怯えもしない、避けもしない、媚びを売って機嫌取りもしない……こいつは一体なんなんだ。
『ここのお豆腐、初めて食べるけど美味しいね。薬味のセンスもいい…ネギは多いけど、ミョウガを置いてくれるお店は少ない。』
「お前、木ノ葉の忍か。」
『ご覧の通り。君は、砂の忍だね。』
漸く、この奇人に言葉が通じた──と我愛羅は思った。
どうやら耳が聞こえていないわけではないようだ。
「俺に近付いてどういうつもりだ。殺されたいのか?」
『美味しいものは人数多い方がもっと美味しいんだって。』
前言撤回。
やはり、こいつは耳が聞こえていない。
『会話が出来てないなんて、君には言われたくないなあ』
「何も言ってないが」
『顔に書いてる。』
「この愛の文字しか書いた覚えはないが」
『それ自分で書いたの?愛くん。』
「…我愛羅だ。」
つい、このカルタとかいう女に呑まれ、名乗ってしまったことをすぐ後悔した。
『ガアラ?…となると、雅な愛の螺旋とか?』
「我を、愛する修羅だ…」
一瞬、雅愛螺と表記された自分の名前を想像して、何故か悪寒が走った。
既視感があると思ったら…飲んだくれたおじさんが、更に飲んだくれるために行く店の女店主は大概こんな感じの名前であることに気付いてしまった。
「…湯葉春巻きの定食だよ。
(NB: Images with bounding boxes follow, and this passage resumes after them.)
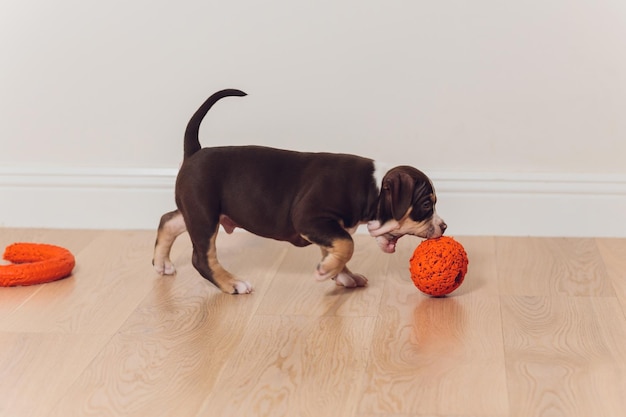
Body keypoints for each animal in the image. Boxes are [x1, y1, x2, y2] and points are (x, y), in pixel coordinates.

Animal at [151, 90, 444, 294]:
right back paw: (232, 284)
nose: (444, 226)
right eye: (426, 206)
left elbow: (337, 246)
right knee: (202, 258)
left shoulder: (327, 228)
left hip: (196, 211)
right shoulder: (310, 218)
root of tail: (195, 152)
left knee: (169, 220)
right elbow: (347, 244)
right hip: (204, 215)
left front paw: (342, 274)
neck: (371, 187)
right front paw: (327, 271)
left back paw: (162, 263)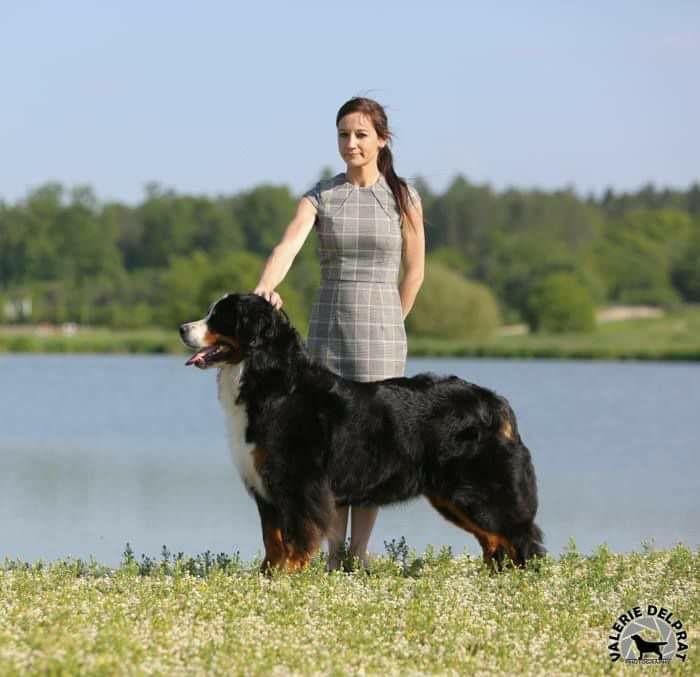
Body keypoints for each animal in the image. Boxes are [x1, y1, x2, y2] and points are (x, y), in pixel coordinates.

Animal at [178, 294, 544, 572]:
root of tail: (495, 402)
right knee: (495, 540)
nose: (182, 328)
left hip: (480, 490)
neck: (273, 383)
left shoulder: (298, 483)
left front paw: (289, 575)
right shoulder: (266, 485)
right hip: (453, 496)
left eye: (219, 317)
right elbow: (273, 539)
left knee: (521, 537)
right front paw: (267, 578)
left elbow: (296, 536)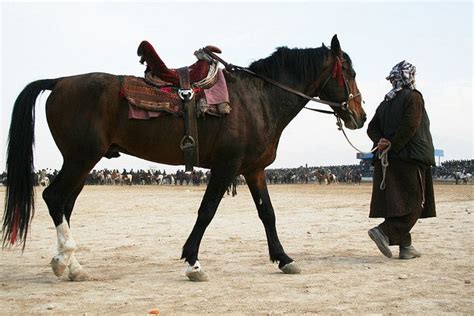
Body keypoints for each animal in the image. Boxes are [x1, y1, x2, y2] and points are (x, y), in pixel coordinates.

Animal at [1, 34, 364, 282]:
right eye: (350, 71)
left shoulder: (254, 169)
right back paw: (65, 262)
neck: (258, 100)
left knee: (65, 204)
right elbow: (207, 212)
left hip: (80, 162)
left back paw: (71, 265)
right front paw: (193, 262)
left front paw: (284, 258)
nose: (359, 115)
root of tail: (59, 82)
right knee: (54, 198)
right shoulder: (226, 166)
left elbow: (268, 214)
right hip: (80, 159)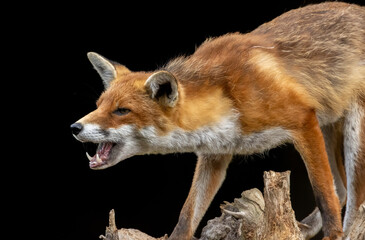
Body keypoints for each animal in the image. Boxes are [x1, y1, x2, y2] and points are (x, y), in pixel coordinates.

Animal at [71, 2, 364, 240]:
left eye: (121, 111)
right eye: (99, 106)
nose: (75, 127)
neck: (226, 94)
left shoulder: (303, 119)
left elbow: (324, 193)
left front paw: (333, 235)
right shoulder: (214, 154)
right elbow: (187, 214)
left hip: (352, 132)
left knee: (353, 197)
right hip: (327, 125)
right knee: (341, 189)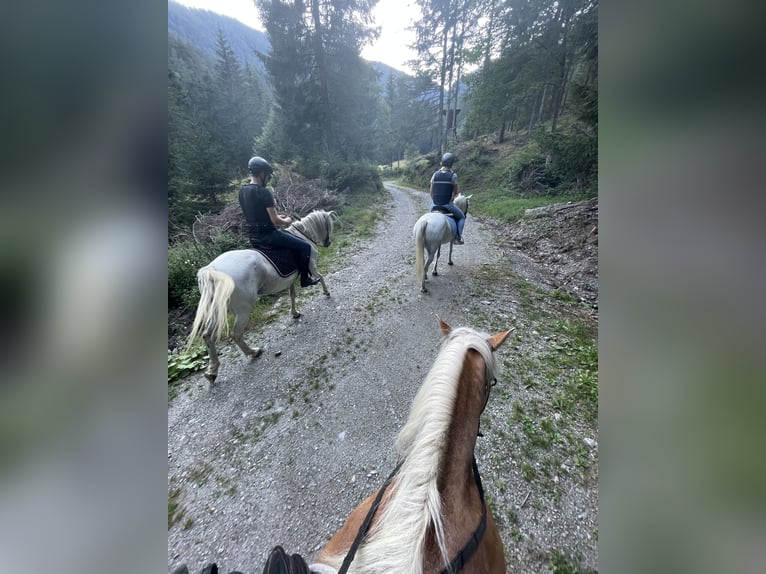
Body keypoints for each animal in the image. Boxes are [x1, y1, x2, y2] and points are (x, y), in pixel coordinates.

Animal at [188, 210, 334, 382]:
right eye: (329, 224)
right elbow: (321, 277)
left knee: (208, 336)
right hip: (243, 309)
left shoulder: (291, 279)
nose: (328, 243)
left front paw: (295, 313)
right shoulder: (311, 266)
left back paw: (212, 371)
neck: (302, 235)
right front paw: (326, 292)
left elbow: (292, 295)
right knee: (236, 334)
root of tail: (212, 270)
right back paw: (254, 352)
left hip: (216, 310)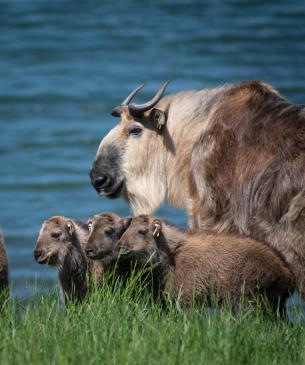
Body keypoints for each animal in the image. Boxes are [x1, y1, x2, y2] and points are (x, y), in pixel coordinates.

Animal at [115, 215, 294, 312]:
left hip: (248, 295)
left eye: (142, 231)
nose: (120, 246)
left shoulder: (185, 293)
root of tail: (286, 274)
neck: (173, 252)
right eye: (127, 228)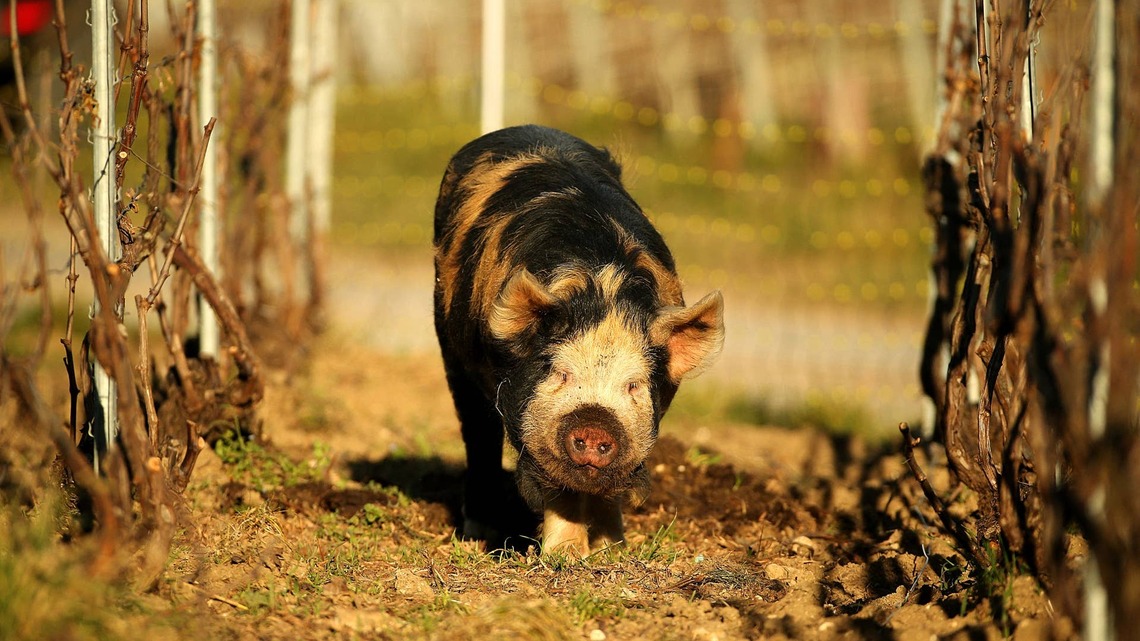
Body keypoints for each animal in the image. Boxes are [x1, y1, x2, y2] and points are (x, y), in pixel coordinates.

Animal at [433, 125, 724, 556]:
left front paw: (613, 549)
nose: (596, 423)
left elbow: (607, 491)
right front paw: (566, 556)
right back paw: (476, 535)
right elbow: (560, 486)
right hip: (451, 350)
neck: (603, 287)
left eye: (633, 385)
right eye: (561, 374)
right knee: (477, 434)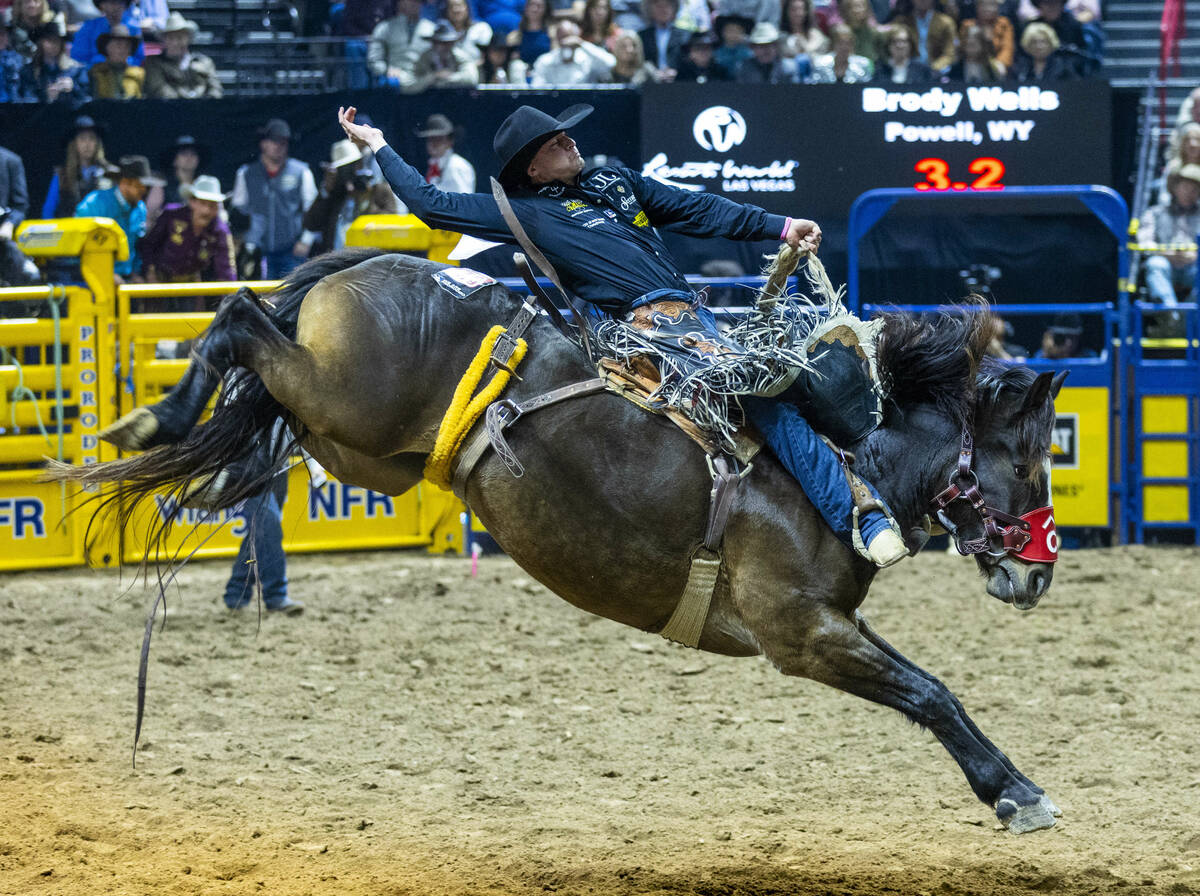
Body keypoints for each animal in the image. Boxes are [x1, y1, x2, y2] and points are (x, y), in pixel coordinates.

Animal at [54, 247, 1070, 834]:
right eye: (1029, 461)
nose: (1037, 575)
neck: (846, 456)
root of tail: (377, 262)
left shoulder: (829, 624)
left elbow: (927, 686)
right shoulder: (801, 631)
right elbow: (931, 691)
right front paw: (1017, 793)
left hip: (356, 445)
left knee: (254, 351)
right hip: (343, 395)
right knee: (235, 315)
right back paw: (149, 418)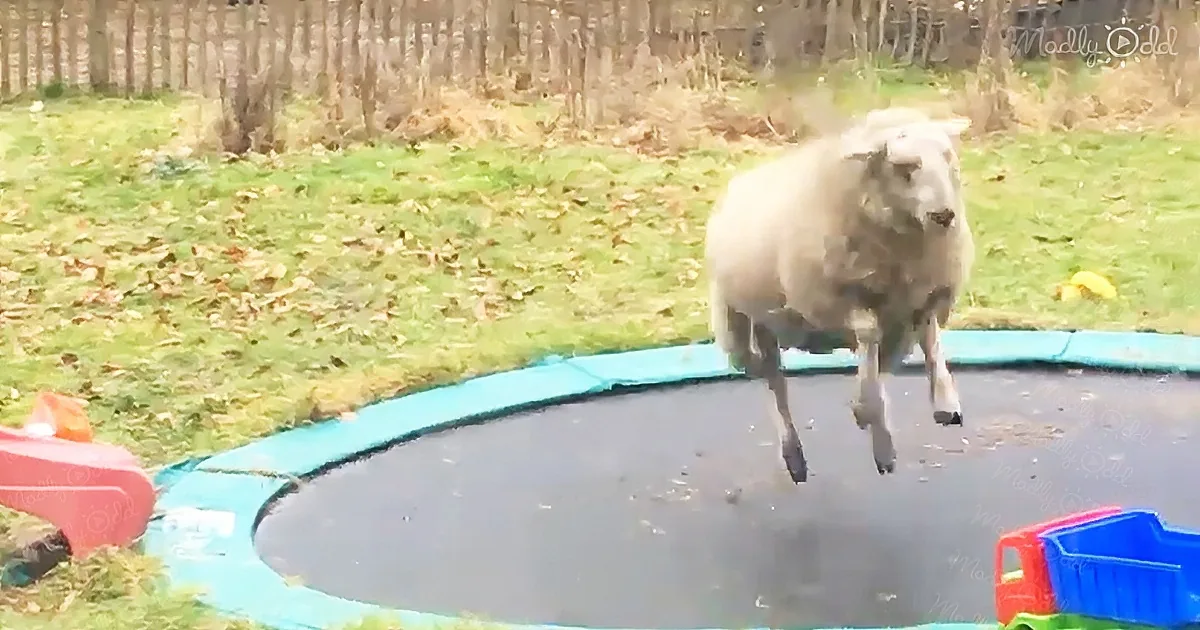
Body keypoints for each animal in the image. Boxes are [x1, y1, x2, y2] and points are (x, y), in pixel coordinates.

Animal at [704, 108, 974, 483]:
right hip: (734, 320)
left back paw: (798, 456)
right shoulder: (838, 299)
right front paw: (874, 427)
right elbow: (869, 336)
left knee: (776, 378)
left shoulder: (920, 297)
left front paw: (942, 403)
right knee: (766, 378)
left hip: (769, 321)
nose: (944, 215)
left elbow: (924, 340)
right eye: (902, 168)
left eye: (948, 157)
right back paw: (794, 454)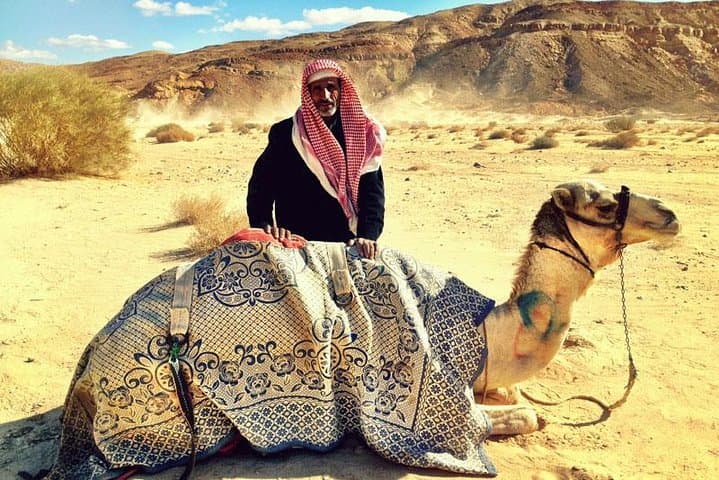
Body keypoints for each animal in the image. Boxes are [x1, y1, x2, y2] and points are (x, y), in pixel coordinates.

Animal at [42, 180, 679, 479]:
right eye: (601, 206)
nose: (671, 216)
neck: (490, 332)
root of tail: (86, 370)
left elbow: (518, 397)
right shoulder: (444, 401)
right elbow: (525, 417)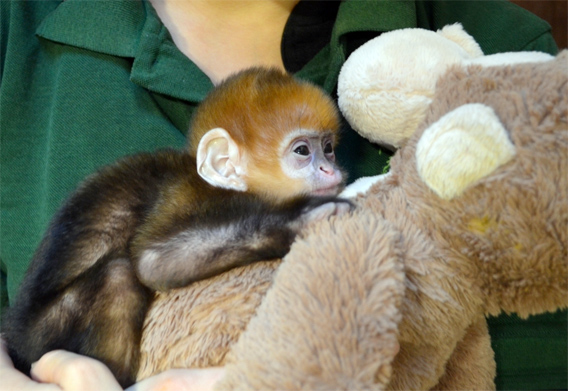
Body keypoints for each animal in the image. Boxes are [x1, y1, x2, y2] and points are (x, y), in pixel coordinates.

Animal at [2, 66, 348, 386]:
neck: (215, 186)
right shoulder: (181, 194)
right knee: (118, 275)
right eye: (302, 151)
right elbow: (153, 260)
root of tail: (16, 332)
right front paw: (296, 221)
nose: (330, 169)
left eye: (329, 148)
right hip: (44, 334)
」
『あら。そっちも美味しそう。』
老婆が少し憔悴したように、我愛羅に定食を差し出した。
先程まで、カルタが楽しみに豆腐を待っていた時には店頭にいた老婆は、踵を変えて奥に戻ってしまった。
我愛羅はそれを見、無言で春巻きをひとつ、カルタの皿にのせた。
『ありがとう。我愛羅くんにもあげる。』
と、何故か薬味のミョウガを掴み、我愛羅の皿の端にのせた。
が、我愛羅は何も言わなかった。